Anyway, let’s talk about the hellish nightmare that is phones!

A few years ago before Shatterstone, I was sitting around thinking about weird halloween props and was thinking it would be spooky to have a phone that would ring at random. A person might pick up the phone to get a mysterious or scary message. We could kick up the spookiness even more if they physically picked up the phone and discovered there was no wire to the wall? So I bought a phone and I stripped all the guts out of it and wired in a raspberry pi. But I never finished it, because phones as it turns out are way tougher than I expected.

Warning: phones are actually dangerous AF so don’t just go poking around. There are a couple very high voltage capacitors in there.

When you open up a phone some stuff is obvious and some stuff isn’t. The receiver, the thing you listen and talk to is pretty simple two wires go to the speaker at the top, two go to the microphone at the bottom. You will notice that there is a swtich that gets pushed closed when you put the receiver on it. This is called the hook, thus you ‘leave the phone off the hook’. You’ll see a couple bells, one bigger than the other, and finally you will see a dial pad with some other boards in there. Pretty simple right?
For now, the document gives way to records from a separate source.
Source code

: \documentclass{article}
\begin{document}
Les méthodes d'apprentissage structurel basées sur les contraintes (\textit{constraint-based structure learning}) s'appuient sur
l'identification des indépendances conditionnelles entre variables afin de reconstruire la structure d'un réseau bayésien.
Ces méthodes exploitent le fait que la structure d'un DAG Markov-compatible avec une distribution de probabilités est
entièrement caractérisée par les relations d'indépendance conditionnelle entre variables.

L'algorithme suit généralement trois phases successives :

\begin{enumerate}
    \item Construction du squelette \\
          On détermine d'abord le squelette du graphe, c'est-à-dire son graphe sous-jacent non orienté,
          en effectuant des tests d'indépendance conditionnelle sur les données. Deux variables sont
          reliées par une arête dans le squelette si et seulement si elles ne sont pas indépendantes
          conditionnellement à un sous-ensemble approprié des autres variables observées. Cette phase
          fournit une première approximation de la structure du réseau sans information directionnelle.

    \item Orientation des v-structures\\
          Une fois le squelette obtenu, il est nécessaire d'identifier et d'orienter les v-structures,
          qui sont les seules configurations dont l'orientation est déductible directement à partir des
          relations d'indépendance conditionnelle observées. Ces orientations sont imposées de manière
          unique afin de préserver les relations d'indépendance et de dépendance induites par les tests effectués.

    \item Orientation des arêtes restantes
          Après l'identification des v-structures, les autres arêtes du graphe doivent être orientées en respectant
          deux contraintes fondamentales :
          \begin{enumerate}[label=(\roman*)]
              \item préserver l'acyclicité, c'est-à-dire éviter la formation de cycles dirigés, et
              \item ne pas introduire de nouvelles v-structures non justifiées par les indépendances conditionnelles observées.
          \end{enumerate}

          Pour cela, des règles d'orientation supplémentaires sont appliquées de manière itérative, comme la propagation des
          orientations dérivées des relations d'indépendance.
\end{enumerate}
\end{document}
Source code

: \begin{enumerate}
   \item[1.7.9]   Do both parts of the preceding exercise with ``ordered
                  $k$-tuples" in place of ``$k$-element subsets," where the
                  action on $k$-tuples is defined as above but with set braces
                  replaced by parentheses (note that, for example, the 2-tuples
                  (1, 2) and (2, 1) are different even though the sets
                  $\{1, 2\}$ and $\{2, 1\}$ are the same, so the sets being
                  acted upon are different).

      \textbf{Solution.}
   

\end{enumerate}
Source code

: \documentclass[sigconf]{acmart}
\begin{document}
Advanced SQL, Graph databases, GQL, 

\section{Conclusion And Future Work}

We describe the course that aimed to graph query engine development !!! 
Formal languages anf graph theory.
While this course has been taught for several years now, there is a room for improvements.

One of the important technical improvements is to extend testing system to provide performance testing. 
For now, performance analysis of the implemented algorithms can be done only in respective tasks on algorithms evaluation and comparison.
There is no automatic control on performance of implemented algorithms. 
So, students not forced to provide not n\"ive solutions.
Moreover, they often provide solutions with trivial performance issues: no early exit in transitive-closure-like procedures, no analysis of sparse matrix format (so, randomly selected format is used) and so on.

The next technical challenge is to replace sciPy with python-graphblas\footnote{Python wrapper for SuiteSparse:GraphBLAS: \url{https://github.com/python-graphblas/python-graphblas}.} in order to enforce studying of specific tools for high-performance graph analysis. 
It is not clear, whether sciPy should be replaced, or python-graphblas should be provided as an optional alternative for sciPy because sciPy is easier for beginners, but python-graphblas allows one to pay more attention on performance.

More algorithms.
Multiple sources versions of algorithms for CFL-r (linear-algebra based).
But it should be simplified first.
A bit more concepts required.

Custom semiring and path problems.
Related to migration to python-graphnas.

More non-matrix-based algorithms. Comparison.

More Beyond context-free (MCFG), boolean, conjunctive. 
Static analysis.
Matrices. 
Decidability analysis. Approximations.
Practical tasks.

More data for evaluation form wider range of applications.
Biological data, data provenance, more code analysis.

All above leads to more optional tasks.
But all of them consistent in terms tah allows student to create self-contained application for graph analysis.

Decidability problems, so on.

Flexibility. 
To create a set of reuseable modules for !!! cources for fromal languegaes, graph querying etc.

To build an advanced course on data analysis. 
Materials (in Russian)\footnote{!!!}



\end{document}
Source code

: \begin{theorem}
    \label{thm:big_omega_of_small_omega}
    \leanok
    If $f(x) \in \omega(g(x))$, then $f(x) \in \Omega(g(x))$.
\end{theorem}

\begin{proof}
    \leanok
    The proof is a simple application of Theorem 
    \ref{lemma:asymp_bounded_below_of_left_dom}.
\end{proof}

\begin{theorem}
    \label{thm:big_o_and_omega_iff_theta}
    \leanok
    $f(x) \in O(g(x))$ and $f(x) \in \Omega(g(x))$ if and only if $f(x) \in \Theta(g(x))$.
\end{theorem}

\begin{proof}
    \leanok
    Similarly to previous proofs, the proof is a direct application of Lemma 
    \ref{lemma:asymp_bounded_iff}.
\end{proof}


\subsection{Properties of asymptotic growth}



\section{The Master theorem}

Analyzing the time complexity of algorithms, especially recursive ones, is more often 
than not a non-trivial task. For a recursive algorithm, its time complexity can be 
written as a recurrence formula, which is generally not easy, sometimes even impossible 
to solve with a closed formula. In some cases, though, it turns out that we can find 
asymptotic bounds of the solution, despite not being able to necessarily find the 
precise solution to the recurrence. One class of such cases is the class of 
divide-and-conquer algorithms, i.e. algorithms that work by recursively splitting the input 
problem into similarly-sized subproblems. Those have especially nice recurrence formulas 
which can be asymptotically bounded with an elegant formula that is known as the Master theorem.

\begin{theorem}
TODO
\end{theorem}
I am a pretty simple mind when it comes to engineering problem solving. I establish some goal, in this case I want to be able to dial numbers and have the phone ring, then pick a place to start. I always try to get some little win first, then work my way up to tougher stuff. The receiver seemed like a good starting point. Well, just the top half of the reciever really, namely the audio out. So, I bought a rpi3 with an audio hat and I started snipping wires. I found the right wires pretty quick and so screwed them to a 3.5mm terminal and boom, first task complete. Task 2 was to figure out the hook. The switch for the hook was soldered directly to the board running the phone so I knew that wouldn’t work. So I threw a CAD project together and mounted a cherry switch to replace the old switch and wired that to the pi. Couple of quick wins right off the bat and it was going smooth, but then….

People are funny. We have things that we just know. Like cut a piece of paper in the same shape as a dollar and ask someone to close their eyes and find it in a stack of bills. You could spend months trying differnt kinds of paper and they will always be able to pick it out. We have touched money our whole life so everyone just knows what that feels like. Well, phone noises are the same way. Off by a pitch? People will know. Phone tones are not just a single tone, they are actually a combination of 2 tones together. Their official definition is Dual Tone Multi Frequency (DTMF). If you dial a number 1 for instance that is 697Hz mixed with 1209Hz. Pretty simple! The trick comes down to how you write software to do this. I am not a Python expert. I admit I would do just about anything to avoid that snake. I tried writing this program in JS and Go before I gave in. I was loosing time and interest, so I dived in.

When trying to make a phone work like a phone you have to think of it more like a music track than a bunch of individual noises. A oerson could leave the phone off the hook for any amount of time. The same with dialing numbers at any speed and order. So I found a python library that would allow me to generate a stream and then I could just alter the audio. Beep Bop Boop, a little garbage code later and I had the audio streaming1. Then the number pad. That was a little trickier cuz I was unaware at the time that to save some wires they set up a little matrix. A number pad on a phone looks a little like:

1 2 3
4 5 6
7 8 9
* 0 #

This means that there are 4 rows (4 wires) and 3 columns (3 wires) so 7 wire can represent 12 numbers instead of 24 (positive and negative) wires. I wired all the rows and columns to the respective outputs (honestly I can’t remember exactly how) and that was working as well. The code is a mess, but if you want it then you can find it here. And after all that, I only had/have one problem left, getting the bloody bells to ring. You see, of all the things on a phone that require just the right amount of precision it is the bells. These can vary in their setup, but for my phone there is a small actuator inset into each bell. When you put current through one end it strikes the one side, and vice versa. This is what causes the phone to ring, but since most phones don’t really have a brain this has to happen on a circuit that can occilate. You also need a lot of power to do so as far as I am aware. It might be possible to do what I need in the sorftware, but honestly I found a much easier way with dealing with phones overall.

Now maybe you are wondering why I even touched on theis since it has little to do with Shatterstone. Well, knowledge is a very funny thing. The more I learn, the more I find that knowing anything leads to learning something else. I think that this project was the first inkling I had towards something bigger. It truely took me a ton of time to get anywhere on it, but it also taught me to keep pushing and take little steps towards the bigger goal.

So anyway, that’s where we leave it for now. We will come back to phones and a much more robust solution soon.

Take care!


1I say “a little garbage code later”, but what I mean is countless weeks of trial and error and giving up and trying again.